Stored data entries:
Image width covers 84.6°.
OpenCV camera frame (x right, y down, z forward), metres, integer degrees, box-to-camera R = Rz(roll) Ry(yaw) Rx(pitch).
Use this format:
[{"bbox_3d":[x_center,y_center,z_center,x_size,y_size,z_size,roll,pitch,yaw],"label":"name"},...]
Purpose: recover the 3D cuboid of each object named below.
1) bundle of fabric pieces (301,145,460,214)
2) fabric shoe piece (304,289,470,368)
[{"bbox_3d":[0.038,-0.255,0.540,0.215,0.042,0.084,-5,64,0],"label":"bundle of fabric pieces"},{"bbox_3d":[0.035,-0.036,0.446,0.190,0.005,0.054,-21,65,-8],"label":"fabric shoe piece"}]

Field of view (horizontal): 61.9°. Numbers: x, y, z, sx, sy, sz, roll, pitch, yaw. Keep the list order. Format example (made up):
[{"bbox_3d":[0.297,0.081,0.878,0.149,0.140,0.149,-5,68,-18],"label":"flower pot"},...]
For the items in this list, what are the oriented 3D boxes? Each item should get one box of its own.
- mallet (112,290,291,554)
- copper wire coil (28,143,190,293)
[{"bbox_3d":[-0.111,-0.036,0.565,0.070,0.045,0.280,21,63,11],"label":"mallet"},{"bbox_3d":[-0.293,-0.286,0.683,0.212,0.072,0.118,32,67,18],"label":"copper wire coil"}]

---

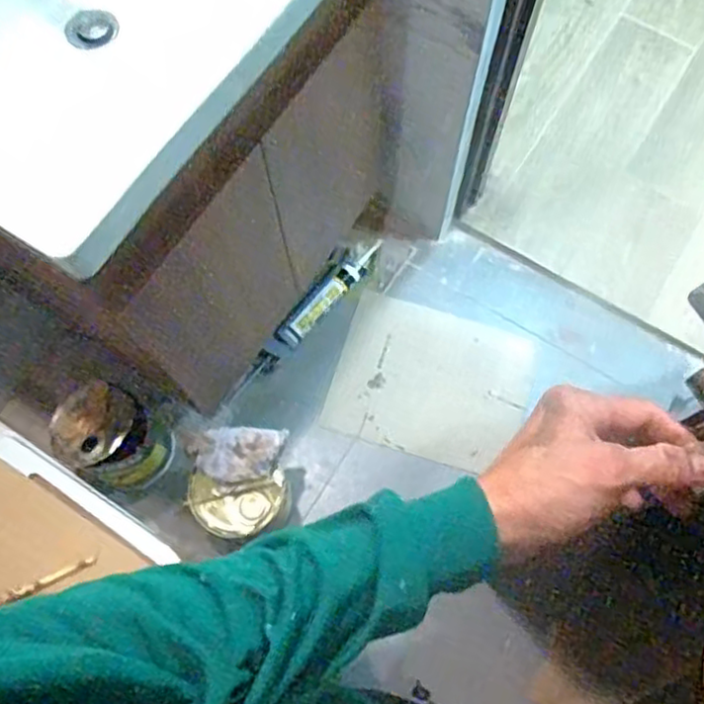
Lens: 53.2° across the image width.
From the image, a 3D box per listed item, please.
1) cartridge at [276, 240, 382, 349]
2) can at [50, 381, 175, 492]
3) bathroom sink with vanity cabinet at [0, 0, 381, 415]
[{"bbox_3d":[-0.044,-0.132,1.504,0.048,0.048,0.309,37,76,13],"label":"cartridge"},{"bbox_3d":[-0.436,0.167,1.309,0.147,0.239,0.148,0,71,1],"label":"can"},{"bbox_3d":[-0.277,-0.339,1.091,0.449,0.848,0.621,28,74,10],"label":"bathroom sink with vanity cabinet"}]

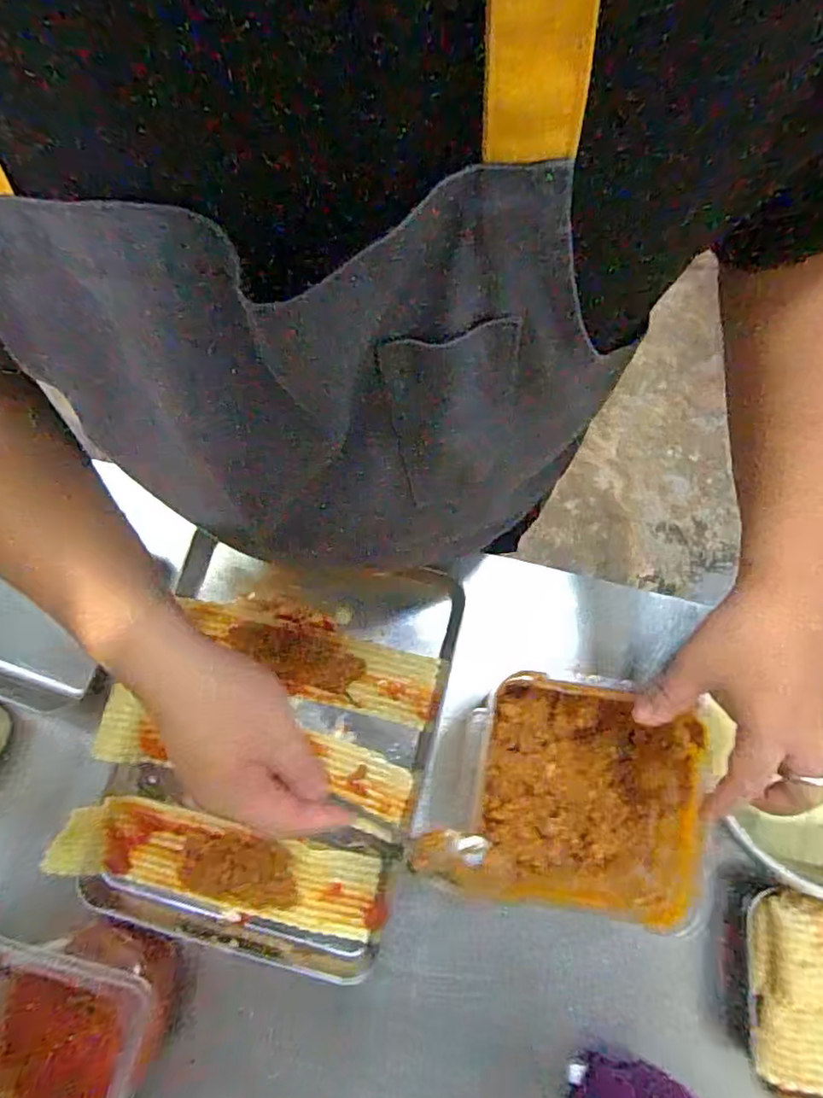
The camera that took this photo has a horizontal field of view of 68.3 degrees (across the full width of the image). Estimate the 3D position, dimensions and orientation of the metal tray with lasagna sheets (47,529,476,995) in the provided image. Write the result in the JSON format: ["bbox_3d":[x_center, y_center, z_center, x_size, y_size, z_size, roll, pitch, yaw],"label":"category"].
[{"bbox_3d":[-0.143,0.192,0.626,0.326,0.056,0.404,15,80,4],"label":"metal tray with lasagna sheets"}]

» **About this task**: In the lines above, locate the string "item". Copy every line where it occurs.

» **Solution below**:
For the items in this list, what are the oriented 3D boxes? Each item should get one box of its own.
From the image, a 3D box per listed item, please.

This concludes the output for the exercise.